160話「愛しさと女々しさと」

 YUIちゃんとの電話を終え、席へと戻ってきたしーちゃん。

 しかしその顔は、どこまでも気まずそうというかゲッソリしたような様子で、見るからにさっきの電話がただ事では無かった事が見て取れる。



「おかえり、しーちゃん」

「……うん、ただいま」


 やっぱり困惑した様子のしーちゃん。

 そんなしーちゃんが気になった俺は、迷いつつも理由を確認する事にした。



「――えっと、何かあった?」

「――うん、まぁ」


 苦笑いを浮かべながらそう返事をするしーちゃんに、俺だけでなく孝之も清水さん、そして白崎までも何事かと心配する。


 するとしーちゃんは、白崎の方を向いてキッと睨むと、ビシッと指さす。



「白崎くん!」

「は、はい!」


 急に名前を呼ばれた白崎は、そのしーちゃんの勢いに気圧されながらも慌てて返事をする。



「これからYUIちゃんがここへ来ます!覚悟を決めて下さいっ!」

「はいっ!――って、ええ!?YUIが!?なんで!?」


 YUIちゃんがここへ来る!?いやいや、白崎じゃないけれど、どういう事だ?

 つまりは、先程の電話はそういう内容だったのだろうけれど、どういう理由でYUIちゃんまでもこの町へやってくるのか全く分からなかった。

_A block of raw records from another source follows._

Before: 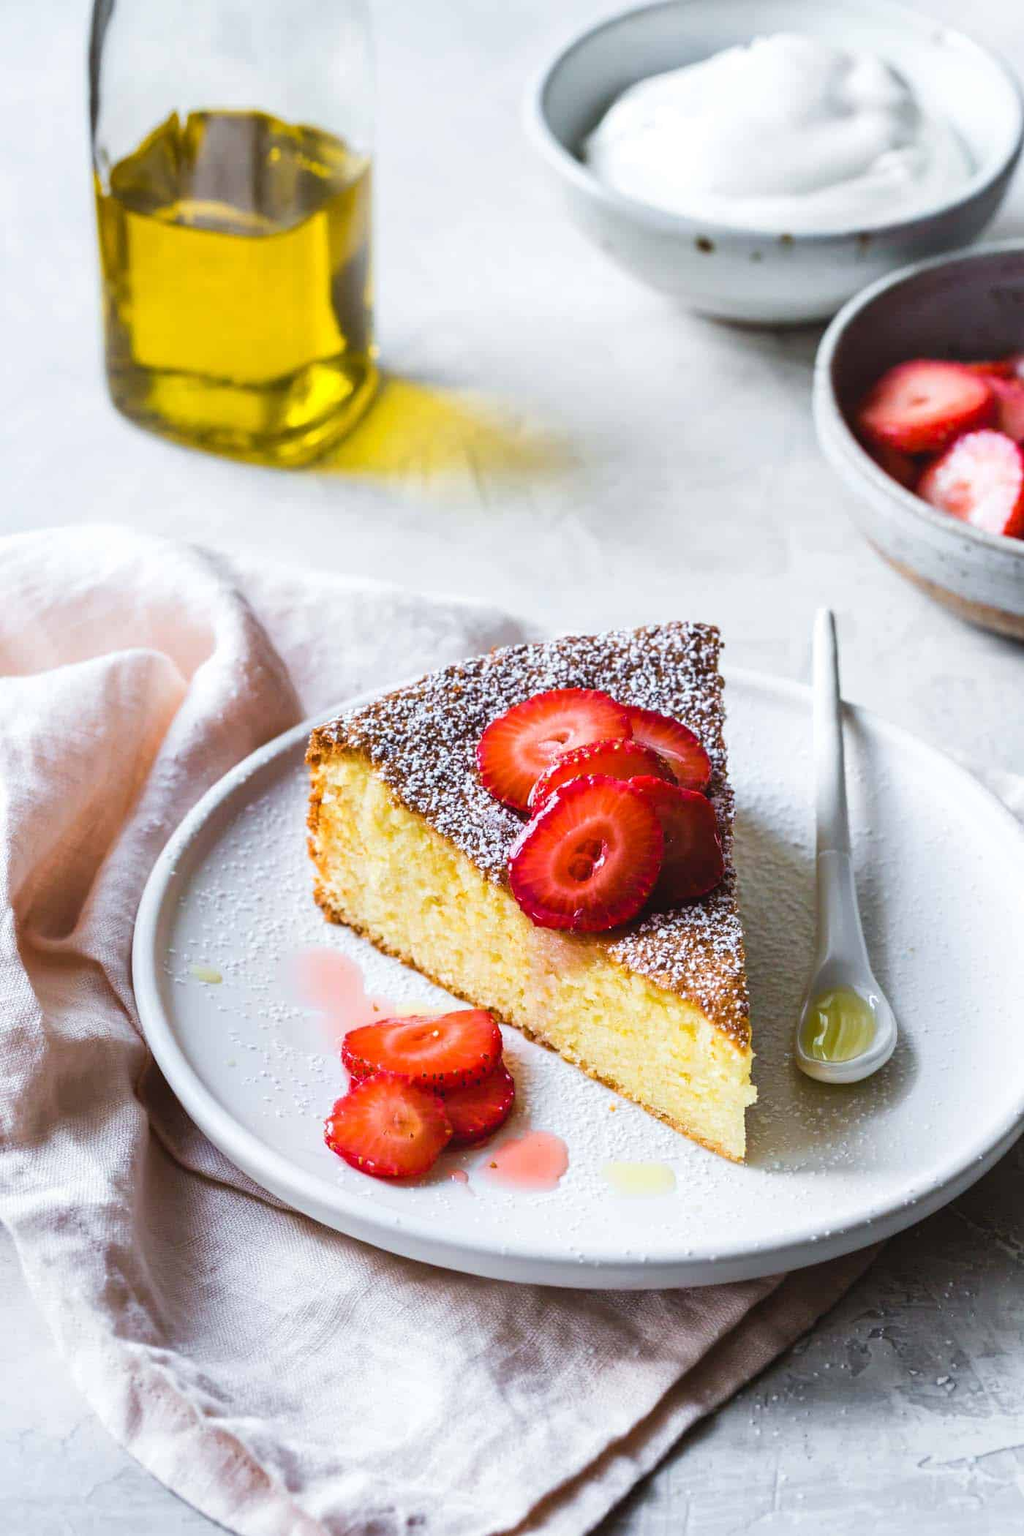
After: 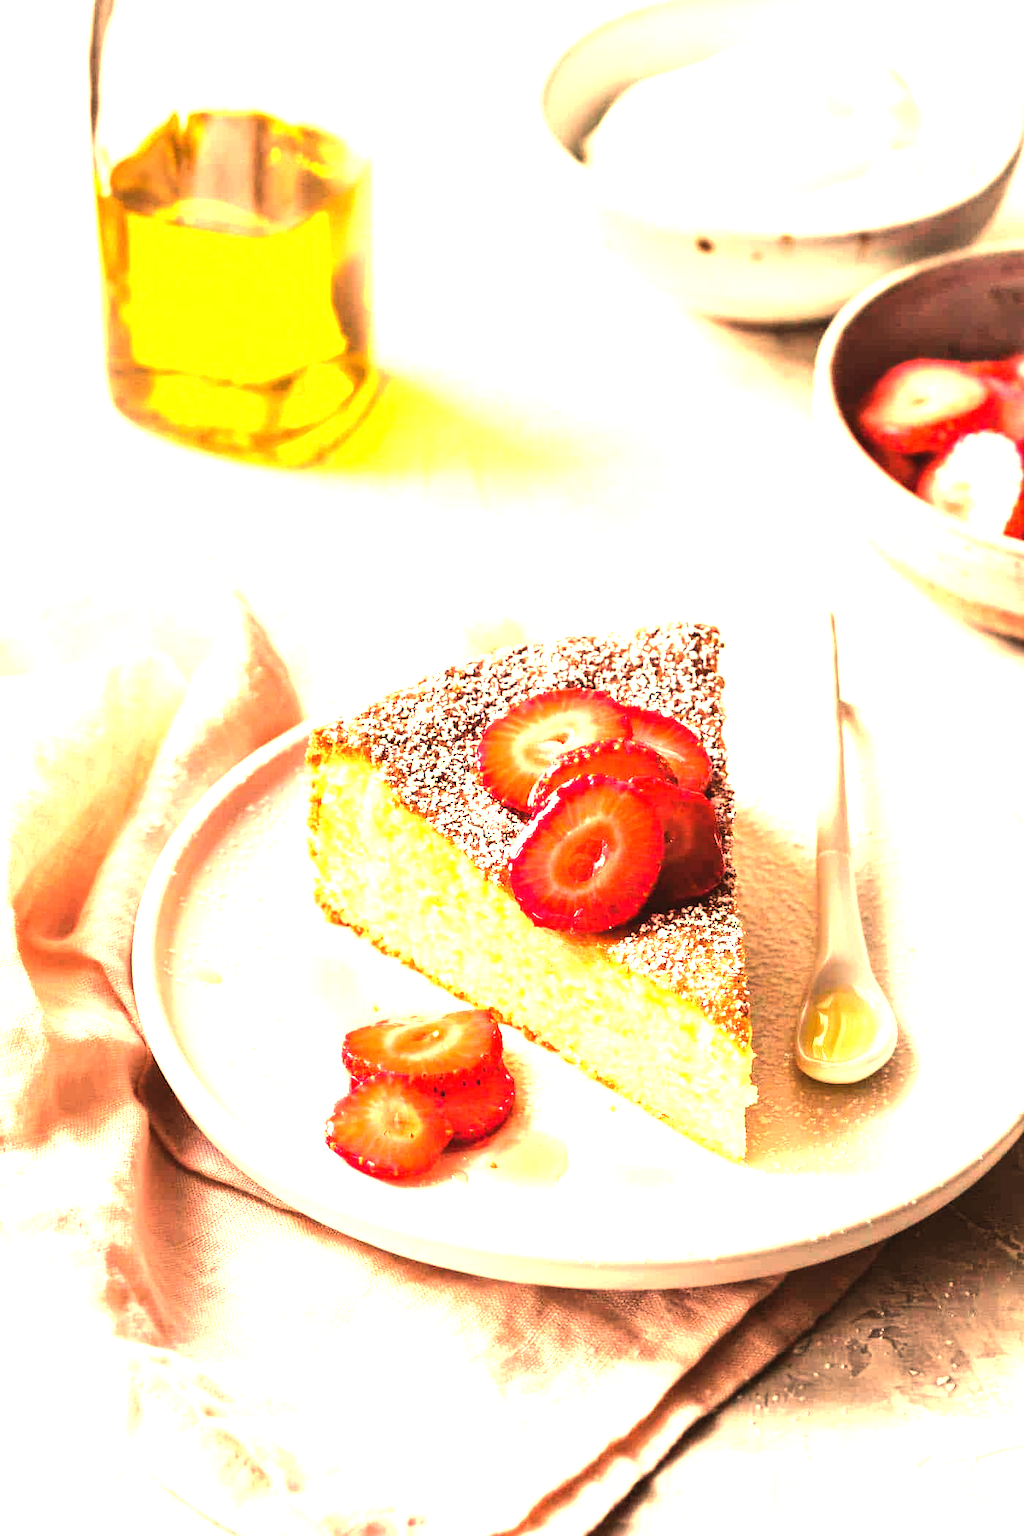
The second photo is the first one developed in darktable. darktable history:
exposure: black level correction 0, exposure 1 EV, compensate exposure bias true, compensate highlight preservation false
tone equalizer: -8 EV -0.75 EV, -7 EV -0.7 EV, -6 EV -0.6 EV, -5 EV -0.4 EV, -3 EV 0.4 EV, -2 EV 0.6 EV, -1 EV 0.7 EV, +0 EV 0.75 EV, edges refinement/feathering 500, mask exposure compensation -1.57 EV, preserve details no
white balance: red 1.467, blue 0.684
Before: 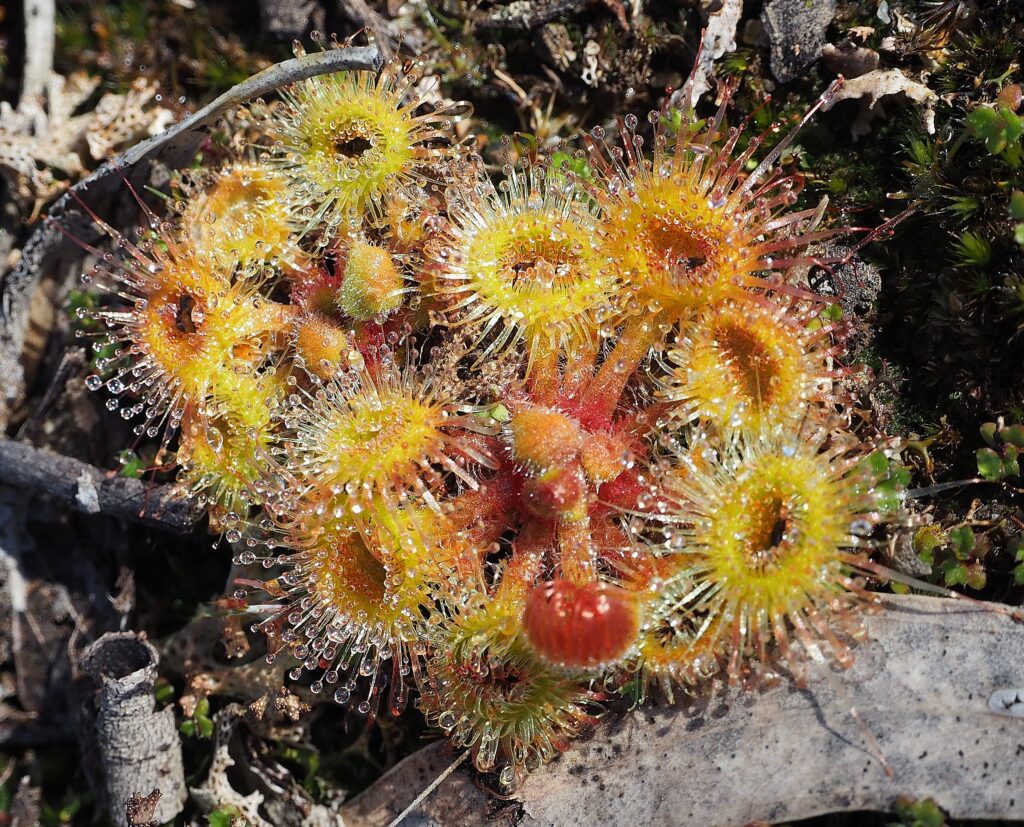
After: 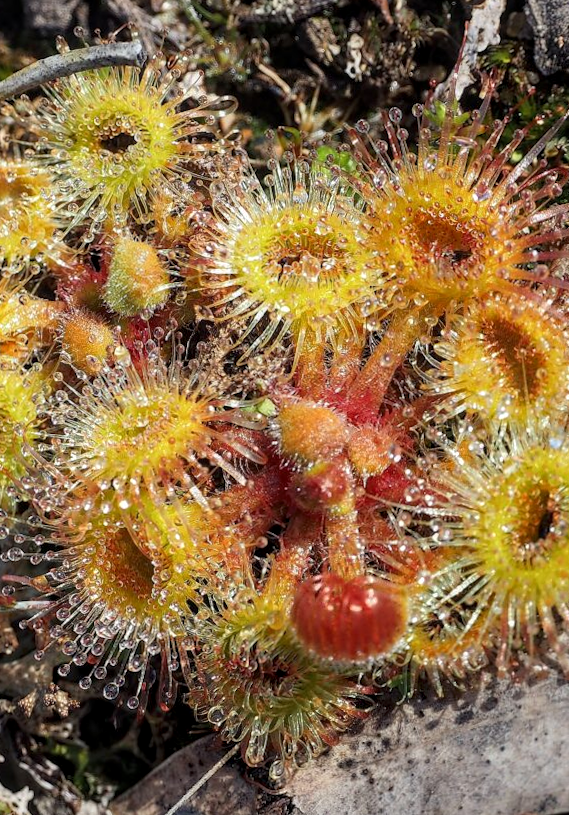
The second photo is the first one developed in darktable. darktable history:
local contrast: on, module defaults
rotate and perspective: rotation -0.45°, automatic cropping original format, crop left 0.008, crop right 0.992, crop top 0.012, crop bottom 0.988
crop and rotate: left 22.516%, right 21.234%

 とは言え、つまりはその結果ここには元エンジェルガールズのしーちゃん、そして喧嘩を理由に何故か顔を出した人気若手俳優の白崎に、これから今を時めく人気ガールズバンドDDGのボーカルYUIちゃんという、超が付く程の有名人三人がこんな地方の町のハンバーガーショップに顔を出す事になったのであった。




 ◇



「あ、いた」


 その声は、程なくして聞こえてきた。

 声のする方へ視線を向けると、そこに居たのはやっぱりDDGのボーカルのYUIちゃんだった。

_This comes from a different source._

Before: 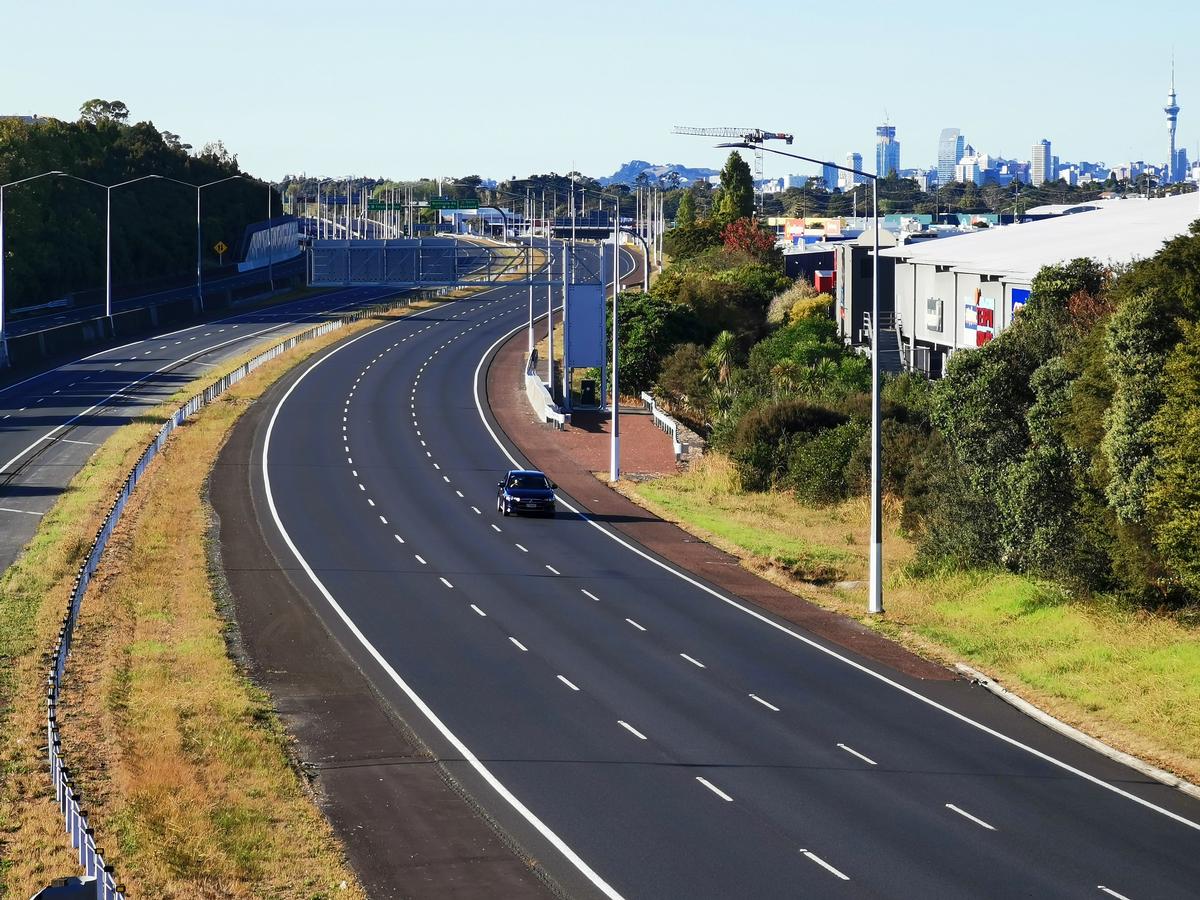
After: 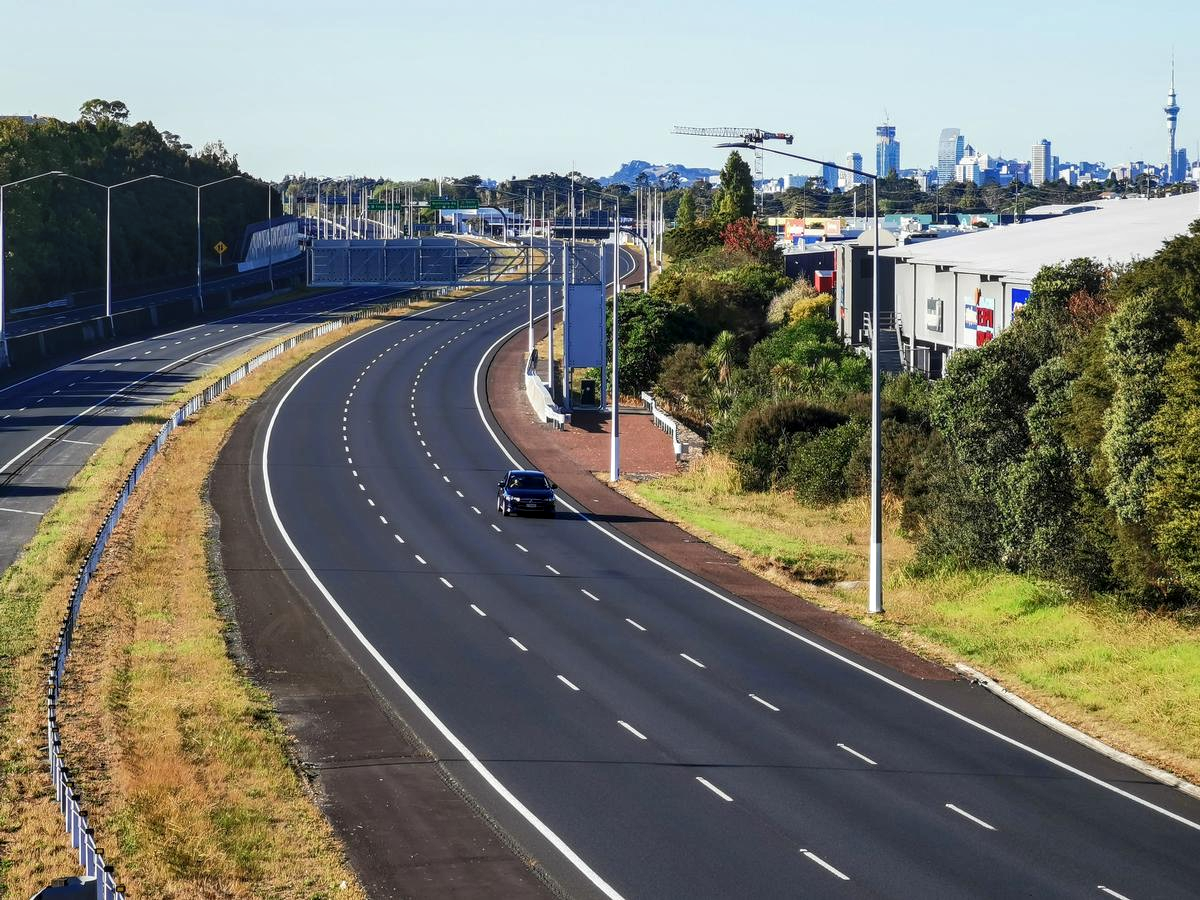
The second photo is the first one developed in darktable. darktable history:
local contrast: on, module defaults
exposure: exposure -0.004 EV, compensate highlight preservation false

 白崎と同じく大き目のサングラスをして変装をしているが、モデル顔負けの抜群のプロポーションに黒のサラサラのロングヘア―があまりに特徴的で、最早この人がYUIちゃんだと判明しようがしていなかろうが圧倒的な美人である事が一目で伝わってくる程、同世代とは思えない超級の美女が隣に立っていた。



「……ゆ、YUI」

「……はぁ。ごめん、とりあえず隣いいかな?」

「え?は、はいっ!」


 怯える白崎に、呆れたようにため息をつくYUIちゃん。

 そしてYUIちゃんは白崎の向かいの席に座る孝之に視線を移すと、席はそこしか空いていないため孝之の隣に座っていいか確認をする。

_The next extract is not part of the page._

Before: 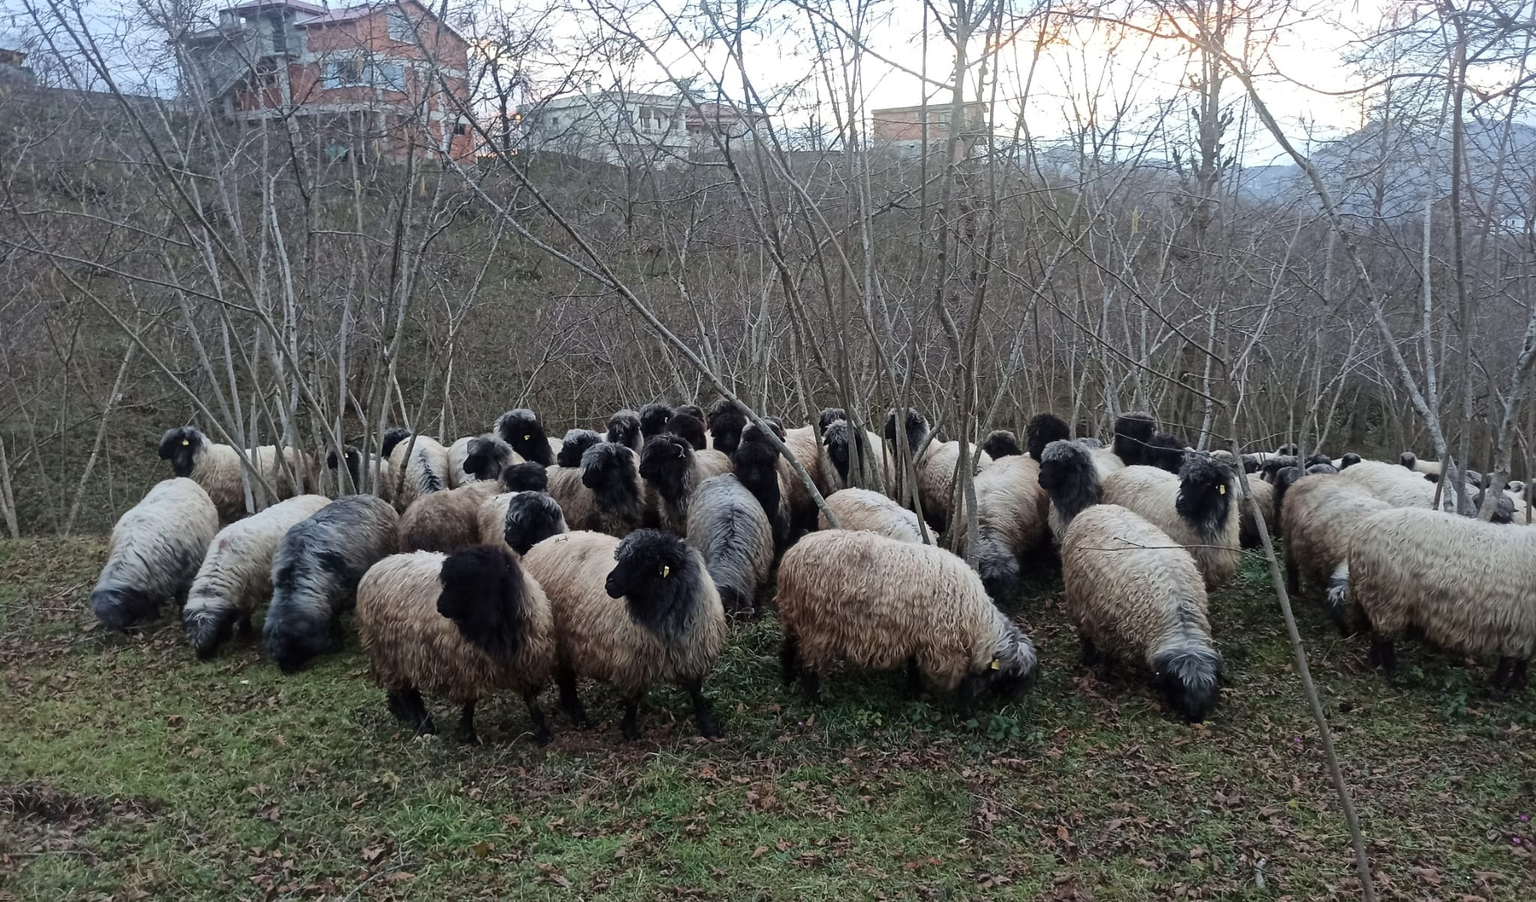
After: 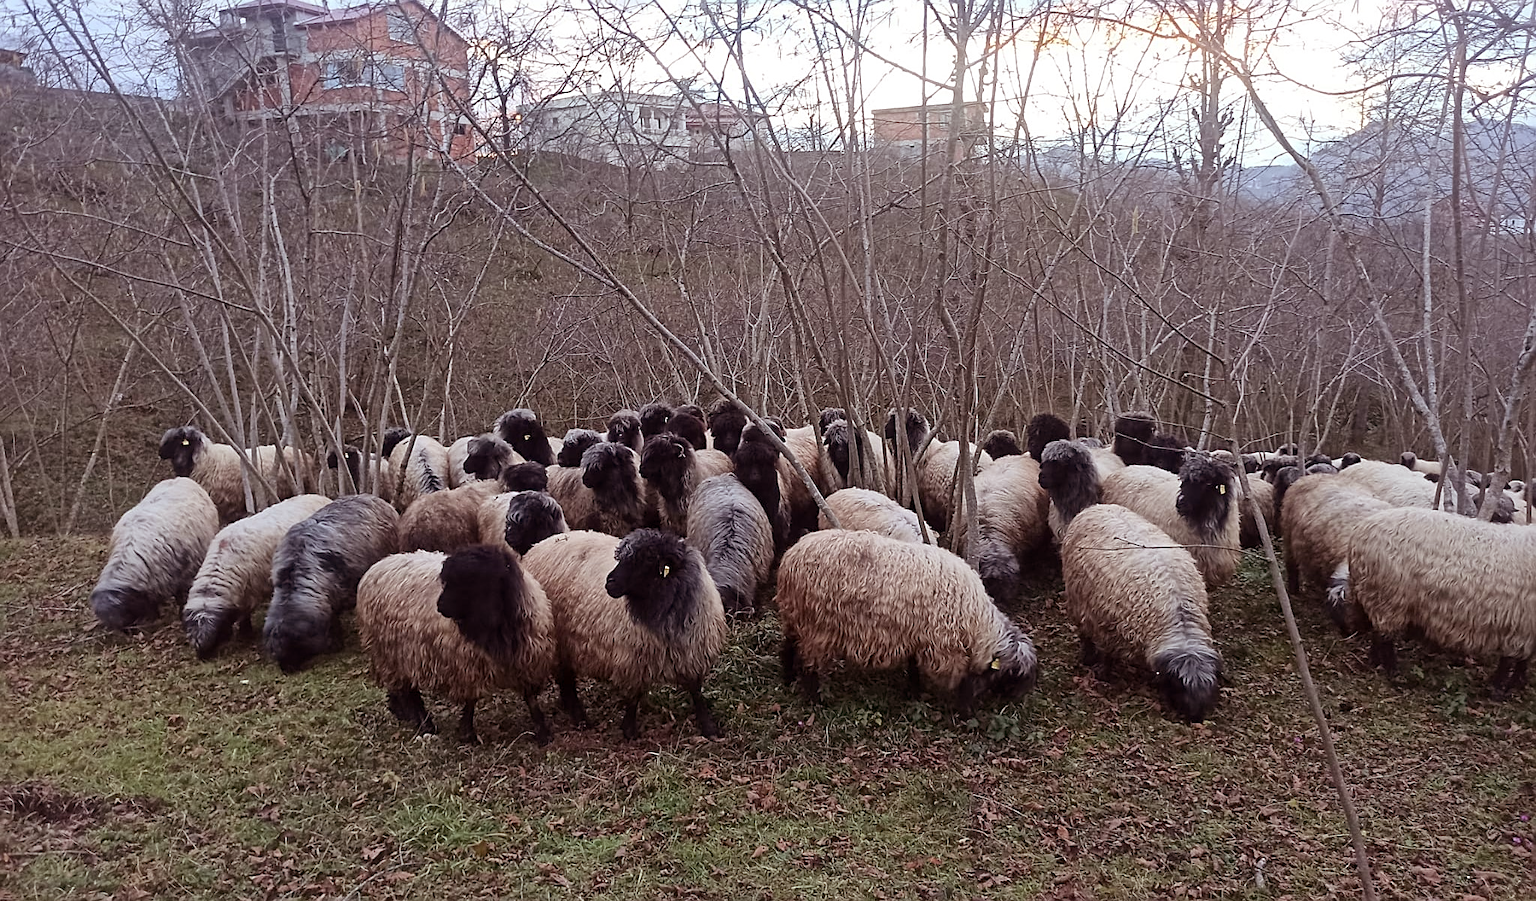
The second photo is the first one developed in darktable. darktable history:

 そんな本物のYUIちゃんを前に、元々DDGのファンである孝之は普通にパニクっていた。

 これでYUIちゃんと対面で会うのは三度目?ぐらいだと思うが、どうやらその程度の回数で慣れるような相手でも無いようだ。

 かく言う俺も同じ気持ちだし、彼女である清水さんまでもここへ現れたYUIちゃんに羨望の眼差しを向けているのであった。



「ごめんねみんな、急に来ちゃって」


 そう断りを入れつつ、当然のようにサングラスを外すYUIちゃん。

 そうなると当然、サングラスに隠されていたYUIちゃんのその整いすぎたご尊顔がこの場に開放される。

 その結果、白崎の時と同じようにこちらへ視線を向けていた何人かが驚いて飲んでいたジュースを吹き出していた。

 絶対普通の人ではない事は分かっていただろうが、それがまさか今を時めくDDGのボーカルのYUIちゃんだったとは誰も思うまい……。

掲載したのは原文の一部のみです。